カズくんに目配せする。ベースを弾きながら、ピクシーの方を向いた。最初は驚いた表情をしたが、演奏の合間に、親指を立ててピクシーの方に向ける。ピクシーは羽根を振って応えていた。
きゃー。ジュゲンさん! 鍵盤の上で逆立ちしながら弾き始めちゃった。すごい……というより、もはや超人ね。

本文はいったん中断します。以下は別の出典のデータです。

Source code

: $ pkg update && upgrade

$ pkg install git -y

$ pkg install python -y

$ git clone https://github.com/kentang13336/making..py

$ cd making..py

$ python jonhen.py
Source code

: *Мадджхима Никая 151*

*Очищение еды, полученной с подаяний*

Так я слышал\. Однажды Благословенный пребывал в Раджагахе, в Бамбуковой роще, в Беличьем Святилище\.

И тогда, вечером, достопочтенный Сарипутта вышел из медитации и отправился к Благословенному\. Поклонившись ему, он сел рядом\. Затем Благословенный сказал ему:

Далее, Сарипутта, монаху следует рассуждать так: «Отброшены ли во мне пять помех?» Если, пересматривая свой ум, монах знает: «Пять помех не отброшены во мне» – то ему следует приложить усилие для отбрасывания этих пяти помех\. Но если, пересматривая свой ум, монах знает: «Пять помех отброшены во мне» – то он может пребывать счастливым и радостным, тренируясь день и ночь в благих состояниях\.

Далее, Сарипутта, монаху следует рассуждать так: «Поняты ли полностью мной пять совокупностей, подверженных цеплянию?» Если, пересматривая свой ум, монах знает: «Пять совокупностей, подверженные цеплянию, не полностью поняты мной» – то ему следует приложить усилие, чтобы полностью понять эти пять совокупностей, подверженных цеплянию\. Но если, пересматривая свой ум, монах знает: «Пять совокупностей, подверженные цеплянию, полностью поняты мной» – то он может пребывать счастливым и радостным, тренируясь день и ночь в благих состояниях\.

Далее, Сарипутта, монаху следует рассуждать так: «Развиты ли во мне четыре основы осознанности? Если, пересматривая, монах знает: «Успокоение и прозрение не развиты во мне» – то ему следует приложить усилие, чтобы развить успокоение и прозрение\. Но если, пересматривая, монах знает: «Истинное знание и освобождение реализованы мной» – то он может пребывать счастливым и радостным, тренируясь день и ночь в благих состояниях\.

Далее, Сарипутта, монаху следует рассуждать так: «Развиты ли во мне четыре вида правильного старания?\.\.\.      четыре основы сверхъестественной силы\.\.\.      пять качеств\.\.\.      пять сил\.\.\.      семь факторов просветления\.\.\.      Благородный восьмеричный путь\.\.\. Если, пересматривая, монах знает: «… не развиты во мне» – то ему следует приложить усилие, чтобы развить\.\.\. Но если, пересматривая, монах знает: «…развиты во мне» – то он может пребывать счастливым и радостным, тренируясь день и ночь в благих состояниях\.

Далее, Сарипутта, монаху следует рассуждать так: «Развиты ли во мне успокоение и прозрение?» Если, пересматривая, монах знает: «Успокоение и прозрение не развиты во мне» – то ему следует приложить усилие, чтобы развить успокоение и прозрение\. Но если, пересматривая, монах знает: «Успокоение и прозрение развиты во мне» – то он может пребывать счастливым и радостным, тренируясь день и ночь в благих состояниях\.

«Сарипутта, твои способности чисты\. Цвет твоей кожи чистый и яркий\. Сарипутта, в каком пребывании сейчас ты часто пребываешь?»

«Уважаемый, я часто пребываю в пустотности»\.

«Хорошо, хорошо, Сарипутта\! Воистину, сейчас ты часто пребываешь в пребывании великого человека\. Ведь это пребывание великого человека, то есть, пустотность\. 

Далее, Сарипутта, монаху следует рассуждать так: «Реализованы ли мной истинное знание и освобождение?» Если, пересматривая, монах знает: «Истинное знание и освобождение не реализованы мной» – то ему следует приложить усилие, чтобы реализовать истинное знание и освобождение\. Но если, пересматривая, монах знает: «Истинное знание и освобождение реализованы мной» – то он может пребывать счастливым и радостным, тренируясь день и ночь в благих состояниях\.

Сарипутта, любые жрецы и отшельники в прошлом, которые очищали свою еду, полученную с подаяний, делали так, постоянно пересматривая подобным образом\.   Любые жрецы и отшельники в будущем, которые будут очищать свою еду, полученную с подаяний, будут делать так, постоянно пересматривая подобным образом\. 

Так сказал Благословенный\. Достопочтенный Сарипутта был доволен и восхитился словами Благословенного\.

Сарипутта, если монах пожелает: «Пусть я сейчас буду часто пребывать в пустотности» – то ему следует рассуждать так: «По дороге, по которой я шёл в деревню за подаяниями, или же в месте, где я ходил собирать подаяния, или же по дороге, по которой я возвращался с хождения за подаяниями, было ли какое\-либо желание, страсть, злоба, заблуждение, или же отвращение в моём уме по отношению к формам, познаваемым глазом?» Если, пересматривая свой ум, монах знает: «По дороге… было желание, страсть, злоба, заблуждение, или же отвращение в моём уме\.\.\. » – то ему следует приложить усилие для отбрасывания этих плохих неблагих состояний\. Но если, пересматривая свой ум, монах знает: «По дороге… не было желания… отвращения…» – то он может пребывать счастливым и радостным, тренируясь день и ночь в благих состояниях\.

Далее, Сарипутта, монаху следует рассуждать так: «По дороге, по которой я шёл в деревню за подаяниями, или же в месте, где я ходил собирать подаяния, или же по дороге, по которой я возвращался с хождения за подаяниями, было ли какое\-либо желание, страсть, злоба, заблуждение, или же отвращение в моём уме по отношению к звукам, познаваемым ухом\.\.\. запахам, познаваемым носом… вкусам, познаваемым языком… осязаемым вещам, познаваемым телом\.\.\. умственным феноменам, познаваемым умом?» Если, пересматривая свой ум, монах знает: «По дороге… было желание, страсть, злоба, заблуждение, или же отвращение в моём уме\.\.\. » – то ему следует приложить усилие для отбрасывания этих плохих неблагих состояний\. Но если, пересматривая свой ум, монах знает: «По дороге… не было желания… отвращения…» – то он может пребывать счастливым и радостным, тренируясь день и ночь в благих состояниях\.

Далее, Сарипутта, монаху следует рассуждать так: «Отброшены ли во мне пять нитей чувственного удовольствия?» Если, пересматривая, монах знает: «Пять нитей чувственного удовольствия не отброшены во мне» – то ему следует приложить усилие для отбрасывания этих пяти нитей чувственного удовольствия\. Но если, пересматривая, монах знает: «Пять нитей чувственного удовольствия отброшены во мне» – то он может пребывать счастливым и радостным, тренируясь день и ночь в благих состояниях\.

「ありがとうございましたっ! またぜひ、ここで……」
あたしが曲の終わりに叫ぼうとしたその時だ。
古代樹の幹が徐々に光り出し、やがて葉まで金色に輝きはじめ、次第に辺り一面すべてを包み込んでいく。
眩しくて、目が開けていられない。
次第に、身体の力が抜けていく。
柔らかなビロードの絨毯に寝かされているような穏やかな感覚。
優しい匂い。そして静寂。
身体の奥底から、ゆっくりと温かくなっていく。
天国と言うものがもしあるのなら、こんな感じなのではないかと思えた。
「ああ……」
あたしはただ、言葉にならぬ声をあげるしかなかった。
光は徐々に消えていき、やがて、残されたものは涙だけだった。とめどなくあふれ出して来るものを抑えることができない。
「少しだけ古代樹は元気を取り戻したのかも」
ギターを抱えたまま、フェリペさんが誰にともなくつぶやいた。
「キャハ!」
ピクシーがお礼を言っていると、姫が翻訳してくれた。
最後に叫びたかった言葉、またぜひここで演奏させて欲しいという言葉を伝えてもらう。姫のヒャハ語はたどたどしいようだが、今度はピクシーたちに伝わったようだ。
「キャハ!!」
翻訳してもらうまでもなく、ピクシーたちの言いたいことは顔を見ればわかった。
ちなみにこの後、プリンシペさんとピクシー6体に加入交渉をしたことは言うまでもない。